- [WORK TO BE COMPLETED] Copy out every line of the listing below word for word, leaving out the pictures.

- [DATA FOR THE TASK]
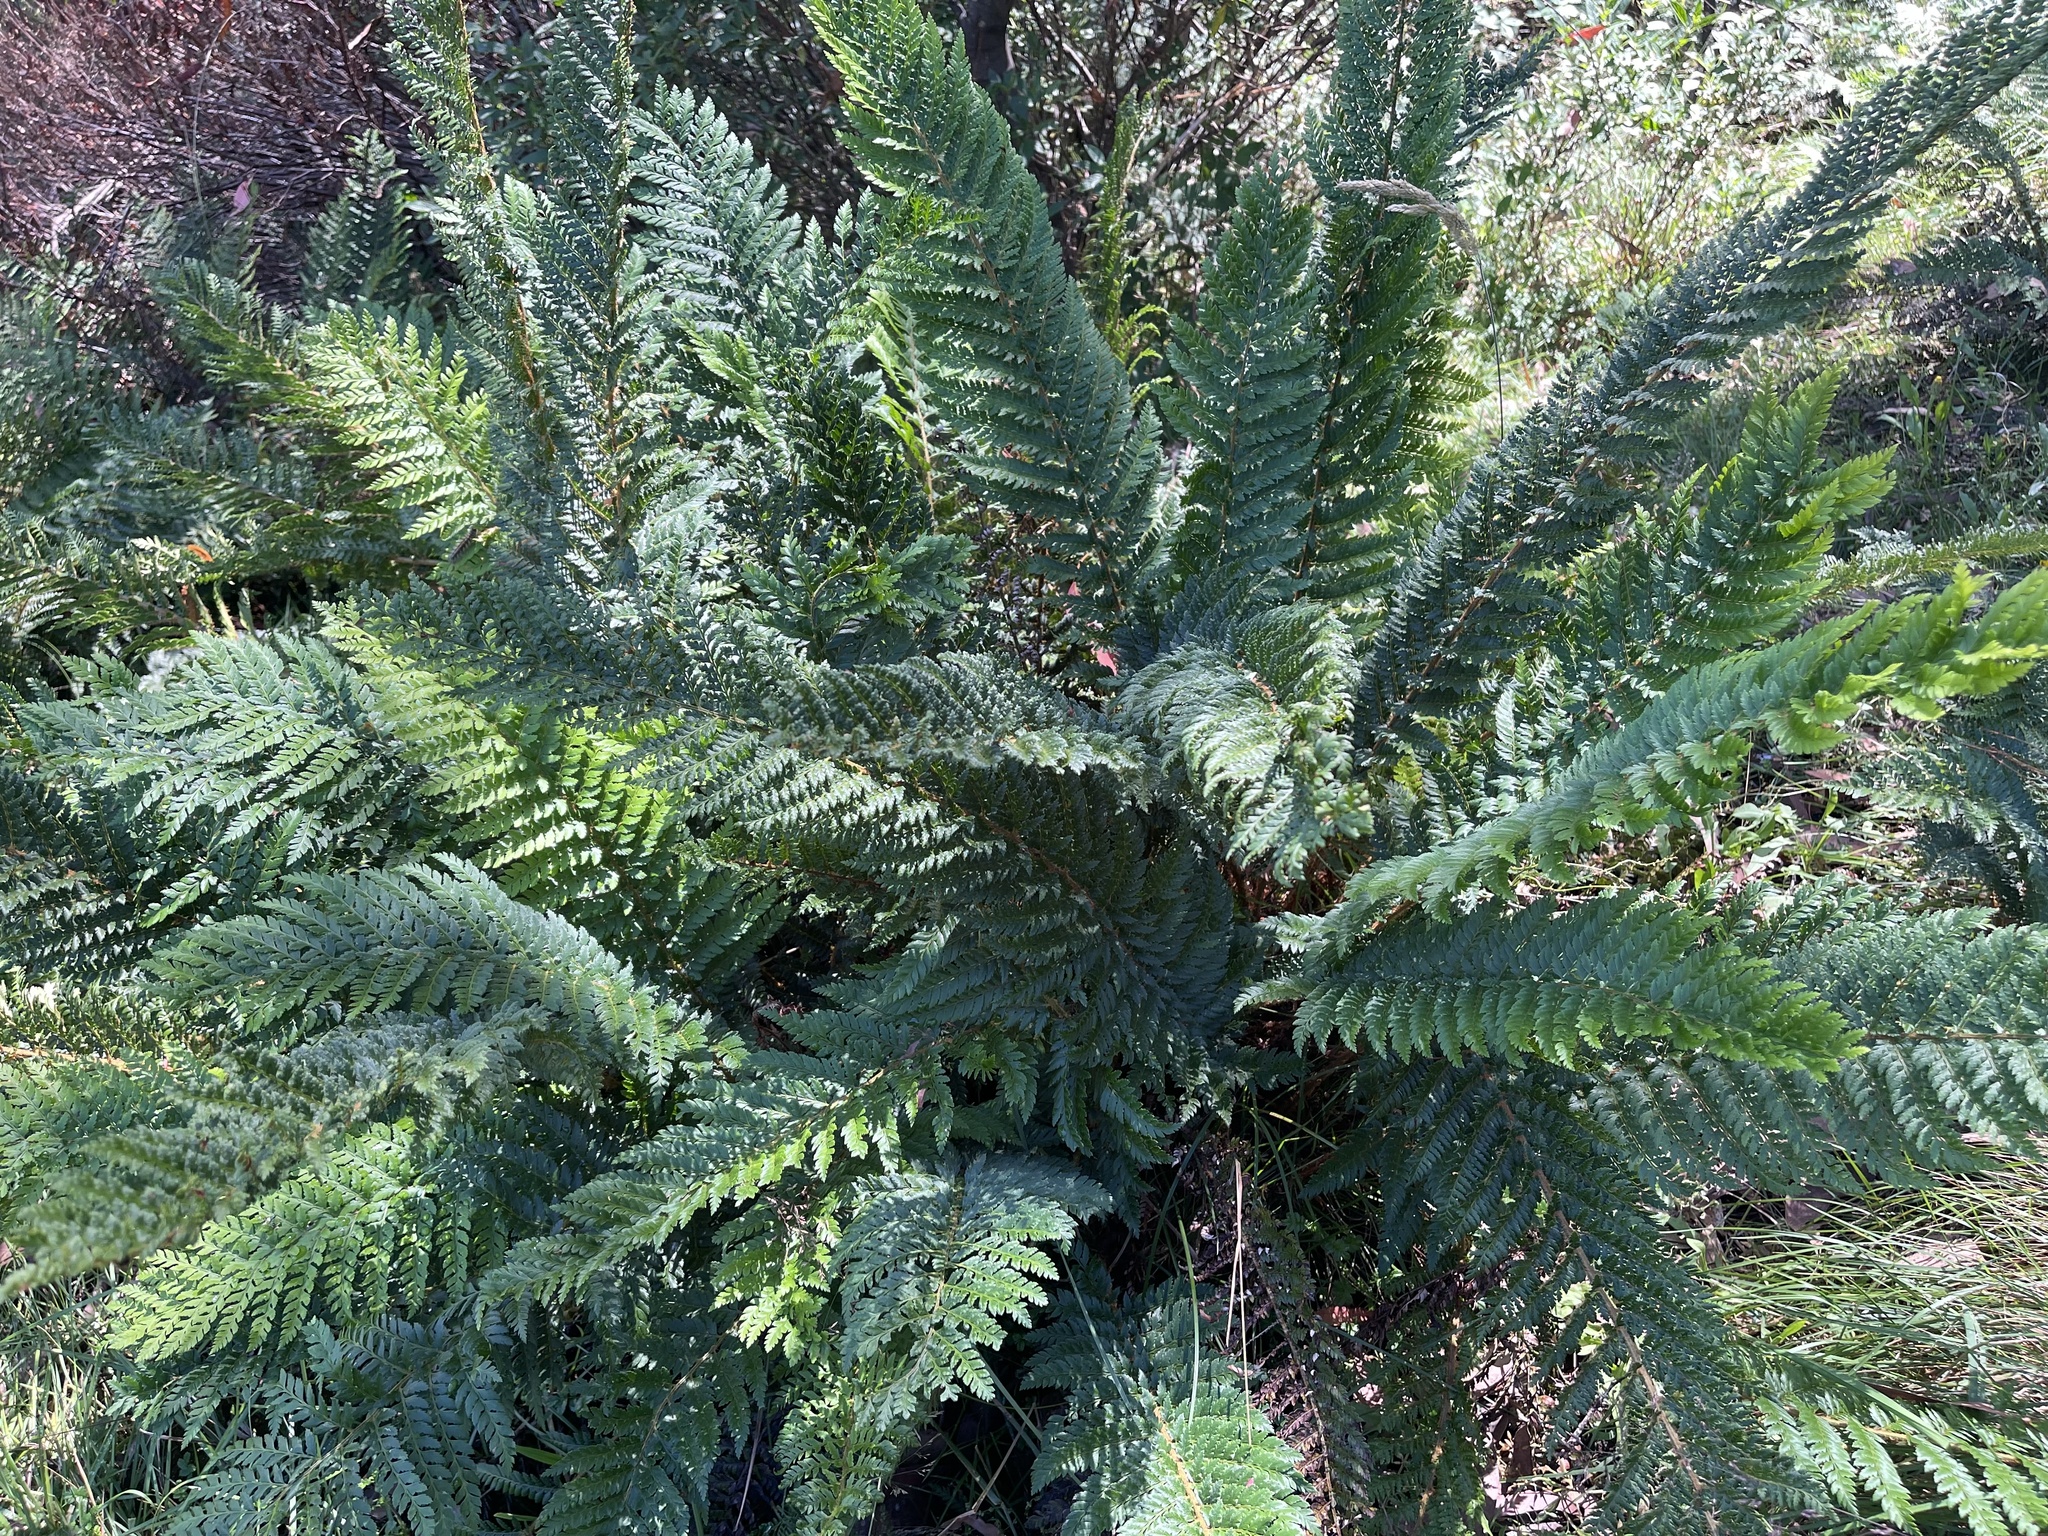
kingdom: Plantae
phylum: Tracheophyta
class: Polypodiopsida
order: Polypodiales
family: Dryopteridaceae
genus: Polystichum
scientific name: Polystichum proliferum
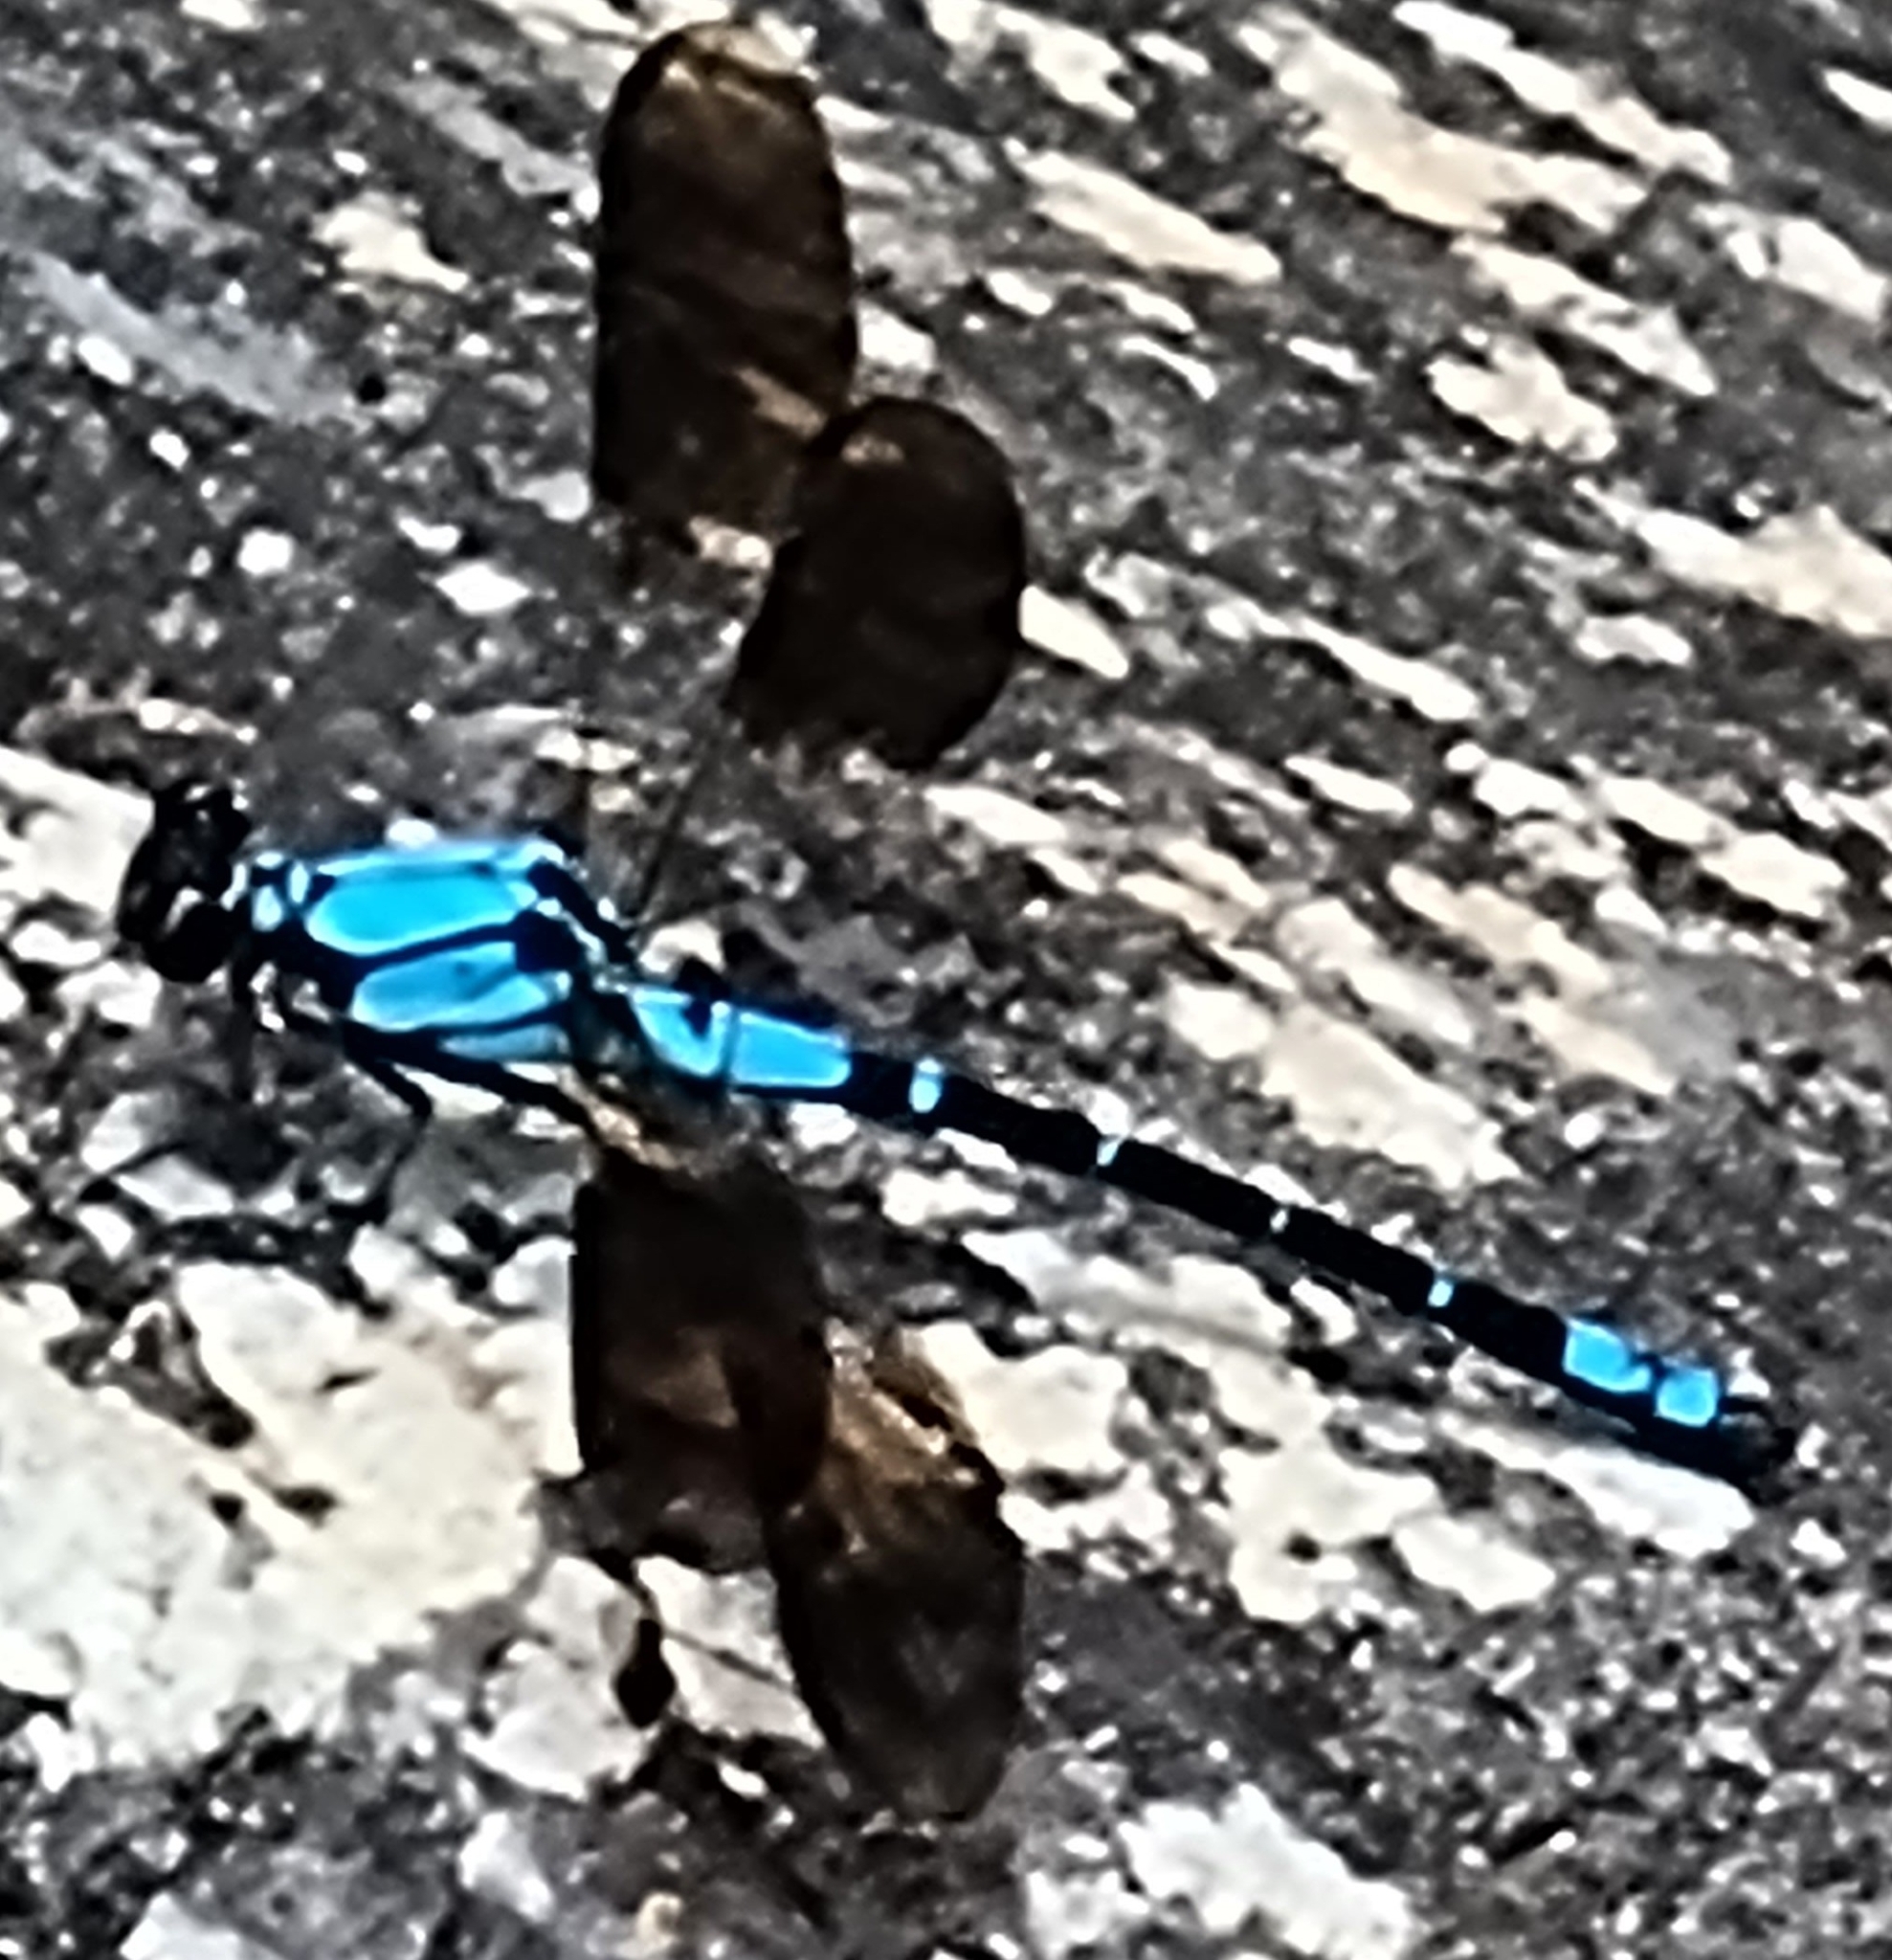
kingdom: Animalia
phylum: Arthropoda
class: Insecta
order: Odonata
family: Lestoideidae
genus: Diphlebia
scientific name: Diphlebia coerulescens
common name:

- [WRITTEN SOLUTION]
kingdom: Plantae
phylum: Tracheophyta
class: Polypodiopsida
order: Polypodiales
family: Dryopteridaceae
genus: Polystichum
scientific name: Polystichum proliferum
kingdom: Animalia
phylum: Arthropoda
class: Insecta
order: Odonata
family: Lestoideidae
genus: Diphlebia
scientific name: Diphlebia coerulescens
common name:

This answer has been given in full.